Of course! I'm sorry if I responded late to this thread...had some things I was busy with. I should've been more specific as to the "if the test exe is totally deterministic", which I believe it is where I noticed that in GitHub Actions, it showed nondeterministic reporting in 6/10 runs. Now, I felt like GitHub Actions was probably including more program overhead before the main executable could start, so I tried on my local Ubuntu 22.04 desktop and found out that running the `./hashcat` command standalone did not report any nondeterminism for 0/10 runs and was very consistent across those 10 runs. However, when I tried with hashcat and provided it more options...
> hashcat -D 1 -m 0 -a 0 -o cracked.txt example.hashes example.wordlist 
(you can use the example.hashes and wordlist given in this folder: https://drive.google.com/drive/folders/1ncz7tR1xrhSNBtysd6RWd0DLehsIMSI7?usp=sharing)
...I noticed only 5/10 runs showing some nondeterminism, where the rest of the five had either very similar or no variations in their logs after exporting it using cg_annotate. 

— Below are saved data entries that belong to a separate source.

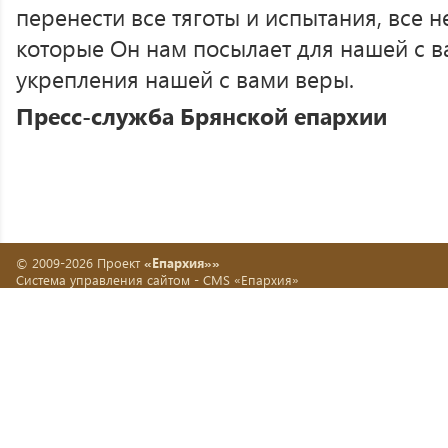
перенести все тяготы и испытания, все н
которые Он нам посылает для нашей с в
укрепления нашей с вами веры.
Пресс-служба Брянской епархии
© 2009-2026 Проект
«Епархия»»
Система управления сайтом -
CMS «Епархия»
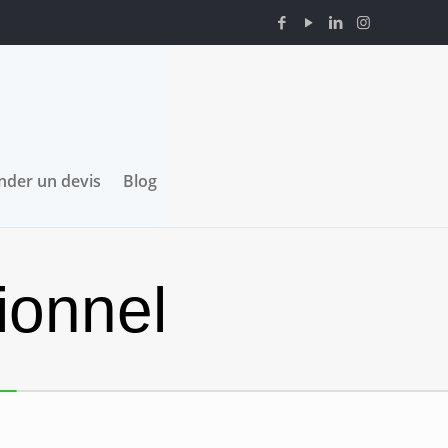
der un devis
Blog
ionnel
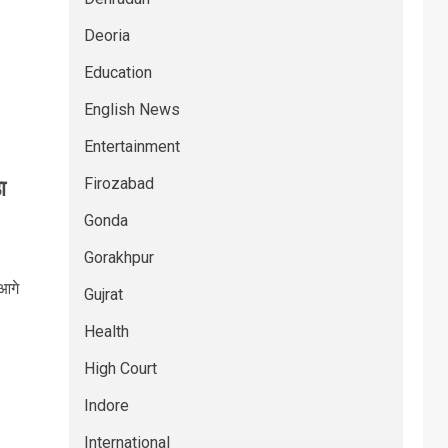
Deoria
Education
English News
Entertainment
ा
Firozabad
Gonda
Gorakhpur
आगे
Gujrat
Health
High Court
Indore
International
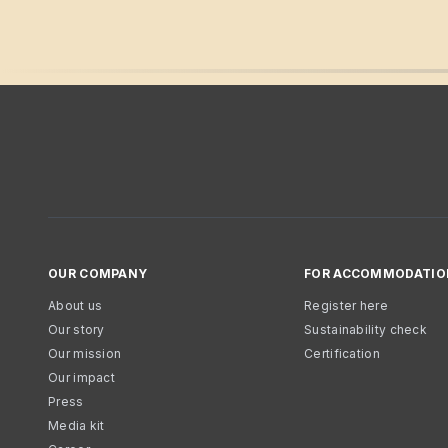
OUR COMPANY
FOR ACCOMMODATIO
About us
Register here
Our story
Sustainability check
Our mission
Certification
Our impact
Press
Media kit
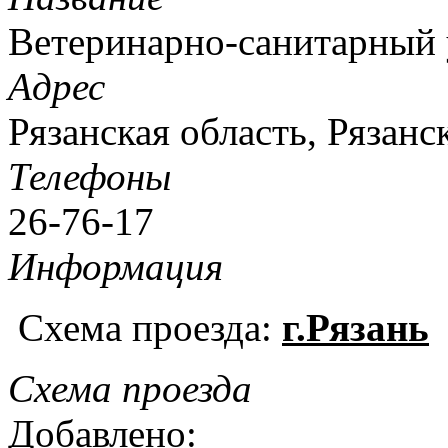
Ветеринарно-санитарный 
Адрес
Рязанская область, Рязанс
Телефоны
26-76-17
Информация
Схема проезда:
г.Рязань
Схема проезда
Добавлено:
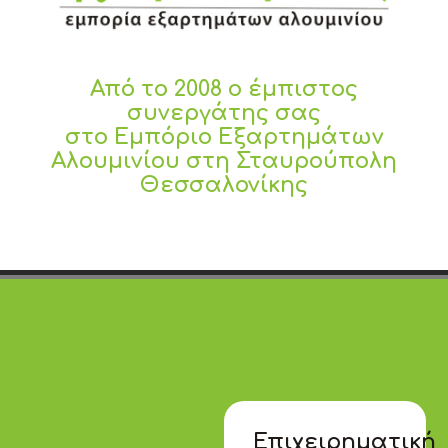
Από το 2008 ο έμπιστος
συνεργάτης σας
στο Εμπόριο Εξαρτημάτων
Αλουμινίου στη Σταυρούπολη
Θεσσαλονίκης
Επιχειρηματική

To reproduce the hashcat example from the screenshot:
1. You'll need to fork the hashcat GitHub repository and create a GitHub Action to run Valgrind on the repository
2. In that Action, you need to checkout that repository and then run `make` in the folder of that repository
3. Then run Cachegrind on the ./hashcat executable for ten consecutive times and run 

Also, with the given C file I created to demonstrate some variation of nondeterminism using those spinlocks you mentioned, and I deduce that this C program provided 5/10 meaningful nondeterministic where the percents seem to vastly change on a local run. 

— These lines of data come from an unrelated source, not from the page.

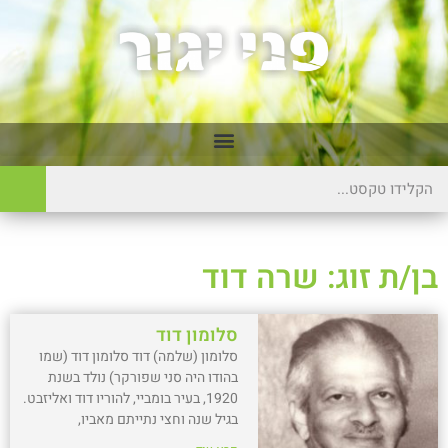
בן/ת זוג: שרה דוד
סלומון דוד
סלומון (שלמה) דוד סלומון דוד (שמו
בהודו היה סני שפורקר) נולד בשנת
1920, בעיר בומביי, להוריו דוד ואליזבט.
בגיל שנה וחצי נתייתם מאביו,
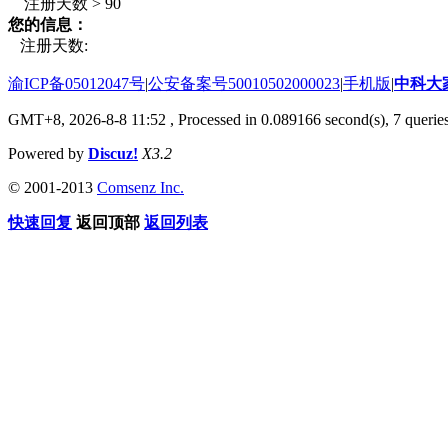
注册天数 > 90
您的信息：
注册天数:
渝ICP备05012047号
|
公安备案号50010502000023
|
手机版
|
中科大
GMT+8, 2026-8-8 11:52
, Processed in 0.089166 second(s), 7 queries
Powered by
Discuz!
X3.2
© 2001-2013
Comsenz Inc.
快速回复
返回顶部
返回列表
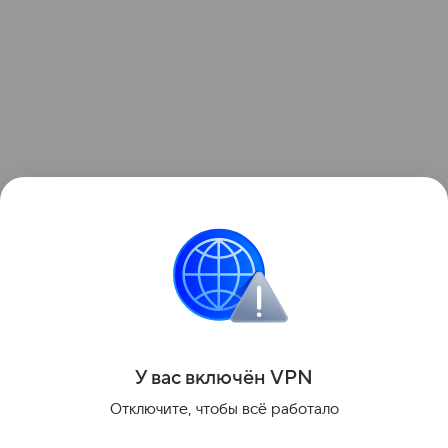
По данным источника 360.ru, поджигательница
сейчас находтся в реанимации.
Поделиться
У вас включ
ён
V
P
N
Отключите, чтобы всё работало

To reproduce the small reproducer example:
1. Download the C file from this drive link: https://drive.google.com/file/d/1QIVUAFuWbPcPAas8pfCz3H1-E0xxgmf8/view?usp=sharing
2. Compile using gcc and enable the pthread options 
3. Run Cachegrind on the made executable 10 times and then use cg_annotate to get the readable version from the Cachegrind made log
Comment 4 Sam James 2024-09-01 10:12:16 UTC
For what it's worth, some advice when making these reports (as a maintainer, but not of Valgrind):
* Don't rely on screenshots. It has a certain smell but also, not everyone can even see screenshots (e.g. screenreader users).
* Don't file multiple bugs if they're based on a tool. File one, mention you have more, and ask how the project wants you to proceed. It might be that there's information they need you to provide so you can make the other reports better (avoids needless roundtrips).
* Include clear instructions as to how to reproduce it both with the tool _and ideally without_ (analyse the issue a bit please, don't just say "my tool found X").
Comment 5 jo.alen1@outlook.com 2024-09-01 13:58:30 UTC
(In reply to Sam James from comment #4)
> For what it's worth, some advice when making these reports (as a maintainer,
> but not of Valgrind):
> * Don't rely on screenshots. It has a certain smell but also, not everyone
> can even see screenshots (e.g. screenreader users).
> * Don't file multiple bugs if they're based on a tool. File one, mention you
> have more, and ask how the project wants you to proceed. It might be that
> there's information they need you to provide so you can make the other
> reports better (avoids needless roundtrips).
> * Include clear instructions as to how to reproduce it both with the tool
> _and ideally without_ (analyse the issue a bit please, don't just say "my
> tool found X").

Ah, thank you for that! I will keep that in mind. It was more like these bug reports I made for each Valgrind product; each had its unique issue that I analyzed. As for the screenshots, they were an intuitive medium for showing the differences, and I can share the individual reports if needed. Mainly, I'd like to remedy the situation I encountered or obtain insights into my observations so I don't put as much information into reproducing the issue if what I observed was perhaps expected.